Notes on Contributors
William J. Courtenay is C.H. Haskins Professor Emeritus and Hilldale Professor Emeritus at the University of Wisconsin-Madison. His research interests at present are medieval universities, especially the University of Paris, French social and political history in the thirteenth and fourteenth centuries; among his publications are the monographs Adam Wodeham: An Introduction to His Life and Writings, Covenant and Causality in Medieval Thought: Studies in Philosophy, Theology, and Economic Practice.
Stephen D. Dumont is full professor of Philosophy at the University of Notre Dame. He has written extensively on the philosophy of the thirteenth and fourteenth centuries, especially that of John Duns Scotus and his contemporaries.
Marina Fedeli is a lecturer at the University of Macerata, where she conducts research for the critical edition of the Collationes of Duns Scotus.
Wouter Goris holds the Lehrstuhl für Philosophie, insb. des Mittelalters and is director of the Scotus Archiv at the Rheinische Friedrich-Wilhelms-Universität Bonn. He has published several books, most recently “Scientia propter quid nobis—The Epistemic Independence of Metaphysics and Theology in the Quaestio de cognitione Dei attributed to Duns Scotus” (Aschendorff, 2022).
Hernán Guerrero Troncoso formerly of Universidad Católica del Maule in Chile, was visiting professor at the Pontifical University John Paul II in Krakow, and now teaches at the Universidad Gabriela Mistral in Chile.
Timothy B. Noone († 2025) was Ordinary Professor and Father Kurt Pritzl, O.P. Chair in Philosophy at the Catholic University of America in Washington, D.C. He was general editor of the Opera philosophica of John Duns Scotus, co-editor of Duns Scotus Reportatio Parisiensis and has published many essays on Franciscan thought.

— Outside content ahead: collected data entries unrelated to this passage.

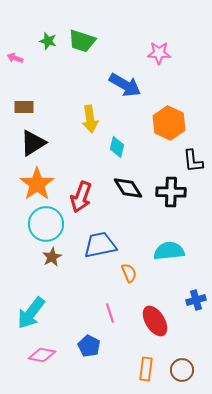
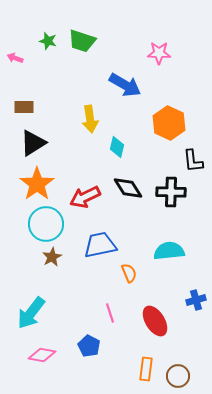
red arrow: moved 4 px right; rotated 44 degrees clockwise
brown circle: moved 4 px left, 6 px down
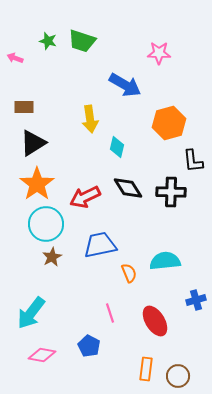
orange hexagon: rotated 20 degrees clockwise
cyan semicircle: moved 4 px left, 10 px down
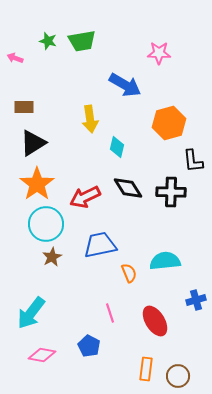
green trapezoid: rotated 28 degrees counterclockwise
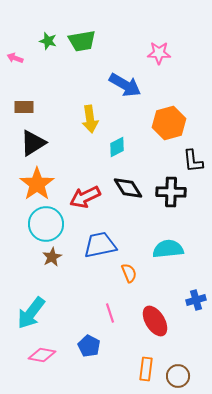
cyan diamond: rotated 50 degrees clockwise
cyan semicircle: moved 3 px right, 12 px up
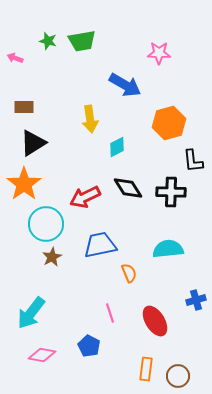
orange star: moved 13 px left
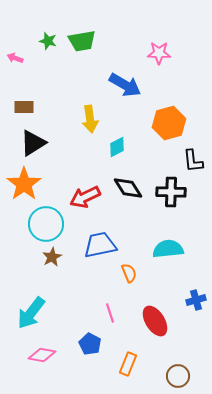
blue pentagon: moved 1 px right, 2 px up
orange rectangle: moved 18 px left, 5 px up; rotated 15 degrees clockwise
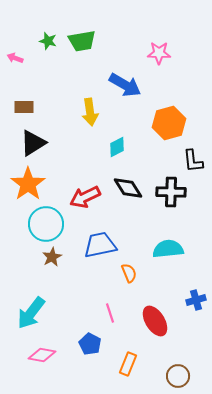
yellow arrow: moved 7 px up
orange star: moved 4 px right
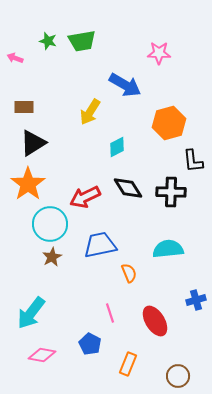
yellow arrow: rotated 40 degrees clockwise
cyan circle: moved 4 px right
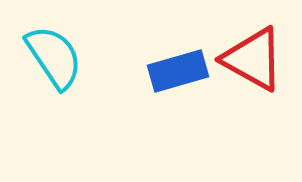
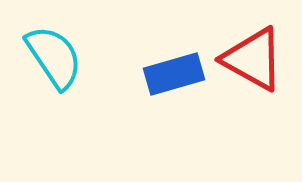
blue rectangle: moved 4 px left, 3 px down
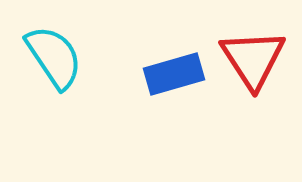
red triangle: rotated 28 degrees clockwise
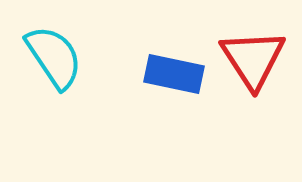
blue rectangle: rotated 28 degrees clockwise
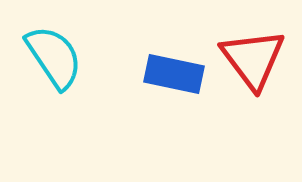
red triangle: rotated 4 degrees counterclockwise
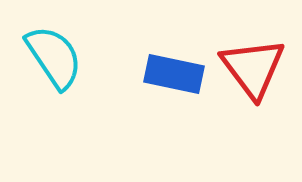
red triangle: moved 9 px down
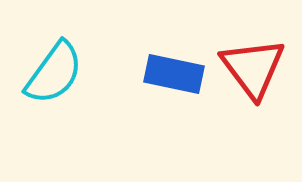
cyan semicircle: moved 16 px down; rotated 70 degrees clockwise
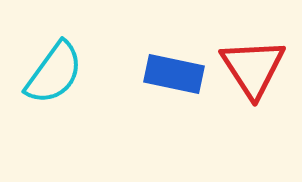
red triangle: rotated 4 degrees clockwise
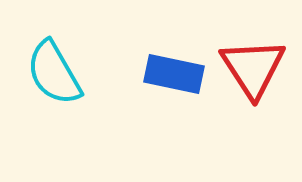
cyan semicircle: rotated 114 degrees clockwise
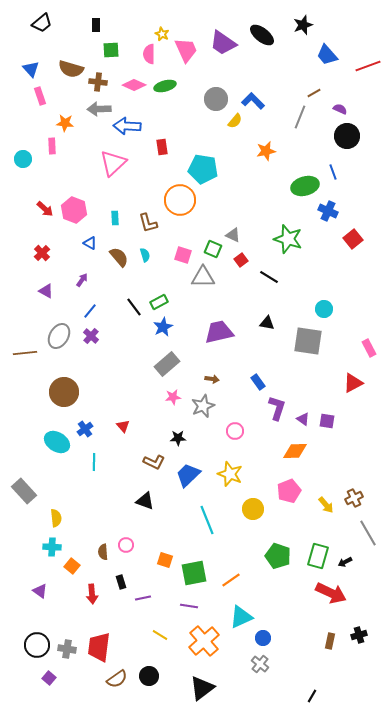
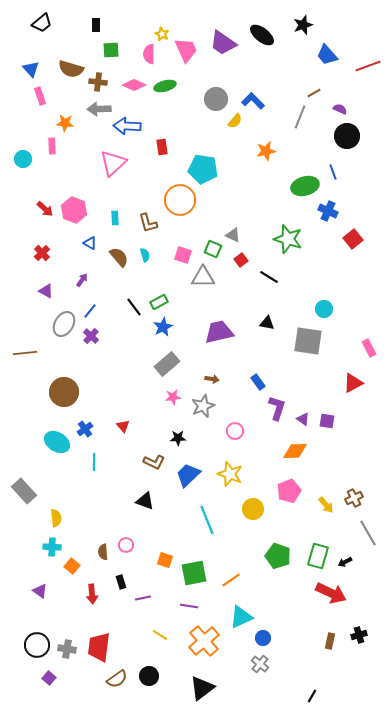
gray ellipse at (59, 336): moved 5 px right, 12 px up
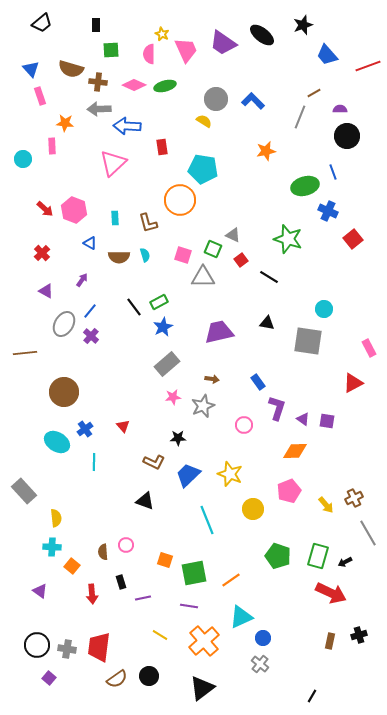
purple semicircle at (340, 109): rotated 24 degrees counterclockwise
yellow semicircle at (235, 121): moved 31 px left; rotated 98 degrees counterclockwise
brown semicircle at (119, 257): rotated 130 degrees clockwise
pink circle at (235, 431): moved 9 px right, 6 px up
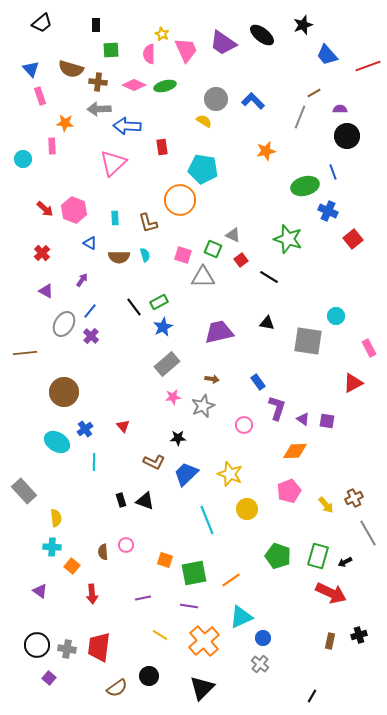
cyan circle at (324, 309): moved 12 px right, 7 px down
blue trapezoid at (188, 475): moved 2 px left, 1 px up
yellow circle at (253, 509): moved 6 px left
black rectangle at (121, 582): moved 82 px up
brown semicircle at (117, 679): moved 9 px down
black triangle at (202, 688): rotated 8 degrees counterclockwise
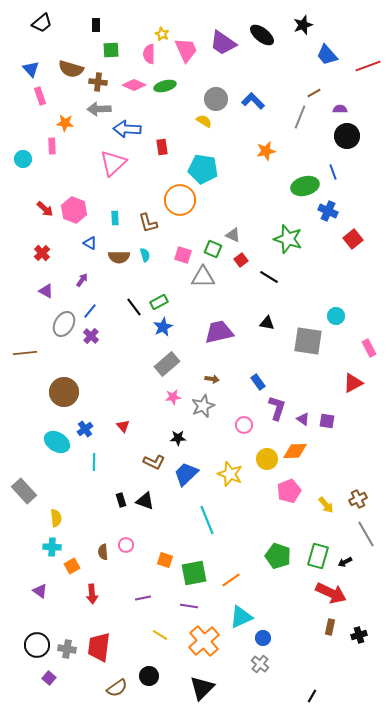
blue arrow at (127, 126): moved 3 px down
brown cross at (354, 498): moved 4 px right, 1 px down
yellow circle at (247, 509): moved 20 px right, 50 px up
gray line at (368, 533): moved 2 px left, 1 px down
orange square at (72, 566): rotated 21 degrees clockwise
brown rectangle at (330, 641): moved 14 px up
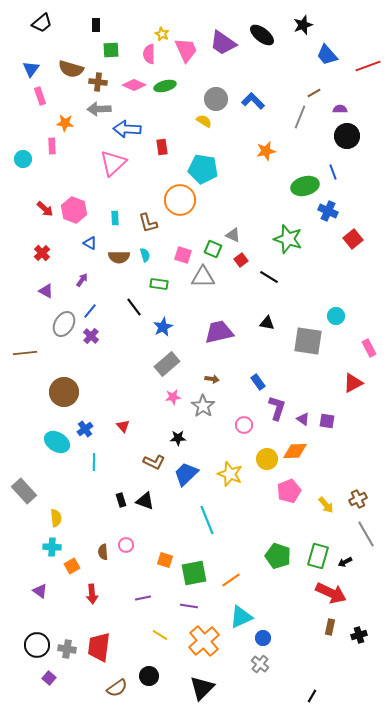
blue triangle at (31, 69): rotated 18 degrees clockwise
green rectangle at (159, 302): moved 18 px up; rotated 36 degrees clockwise
gray star at (203, 406): rotated 15 degrees counterclockwise
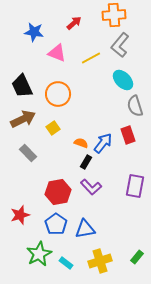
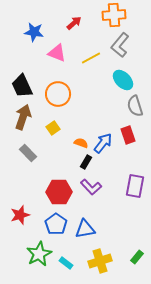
brown arrow: moved 2 px up; rotated 45 degrees counterclockwise
red hexagon: moved 1 px right; rotated 10 degrees clockwise
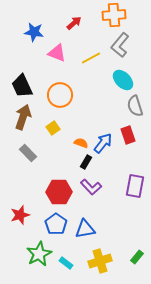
orange circle: moved 2 px right, 1 px down
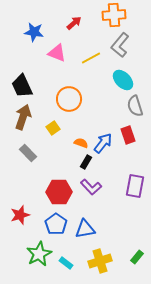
orange circle: moved 9 px right, 4 px down
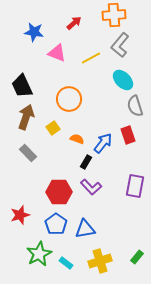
brown arrow: moved 3 px right
orange semicircle: moved 4 px left, 4 px up
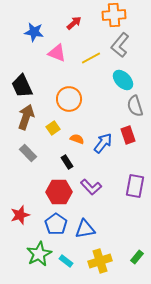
black rectangle: moved 19 px left; rotated 64 degrees counterclockwise
cyan rectangle: moved 2 px up
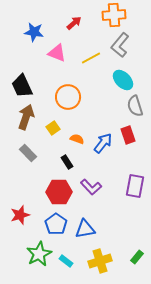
orange circle: moved 1 px left, 2 px up
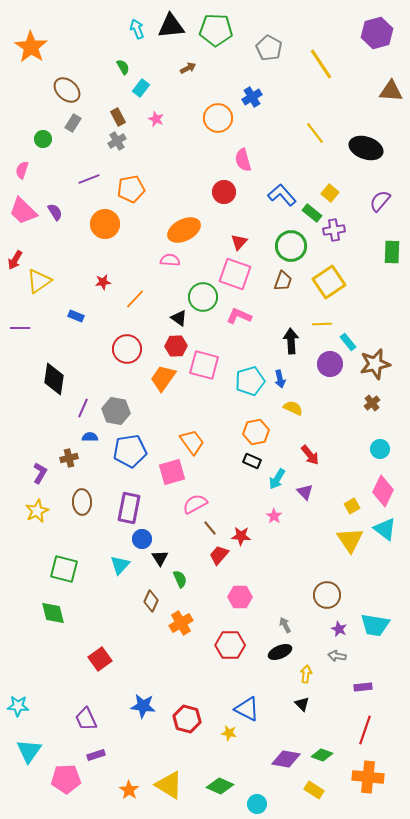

Mikołaj Olszewski is Professor in the Department of the History of Ancient and Medieval Philosophy in the Institute of Philosophy and Sociology of the Polish Academy of Sciences in Warsaw. He has published many studies and editions concerning late medieval theology: among others Dominican Theology at the Crossroads. A Critical Edition and Study of the Prologues to the Commentaries on Peter Lombard’s Sentences by James of Metz and Hervaeus Natalis (Aschendorff: Münster 2010), Quaestiones de productione rerum, de imagine, de anima e schola bonaventuriana (Istituto Storico dei Cappuccini: Roma 2014), and Matthaeus de Cracovia, Rationale divinorum operum (Fundacja Augusta Hr. Cieszkowskiego: Warsaw 2016).
Alessandro de Pascalis is a postdoc at the Rheinische Friedrich-Wilhelms-Universität Bonn, working on the critical edition of Duns Scotus’ Reportatio Parisiensis.
Christian Rode teaches at the Institut für Philosophie of the Rheinische Friedrich-Wilhelms-Universität. He has published extensively on medieval political philosophy, social ontology, and medieval and early modern metaphysics. His most recent book is Soziale Ontologien des Mittelalters (Aschendorff, 2022).
Witold Grzegorz Salamon PhD, is a regular member of the Commissio Scotistica (since 2007) for the critical edition of the Opera omnia of Blessed John Duns Scotus in Rome (Antonianum).
Chris Schabel (IRHT, CNRS, Aubervilliers) works on later medieval intellectual history and the Latin East, frequently editing source material.
Garrett R. Smith is Akademischer Rat at the Lehrstuhl für Philosophie, insb. des Mittelalters (Bonn), working on the critical edition of Duns Scotus’ Reportatio Parisiensis. He has previously published the Quaestiones de ente of Petrus Thomae (Leuven, 2018).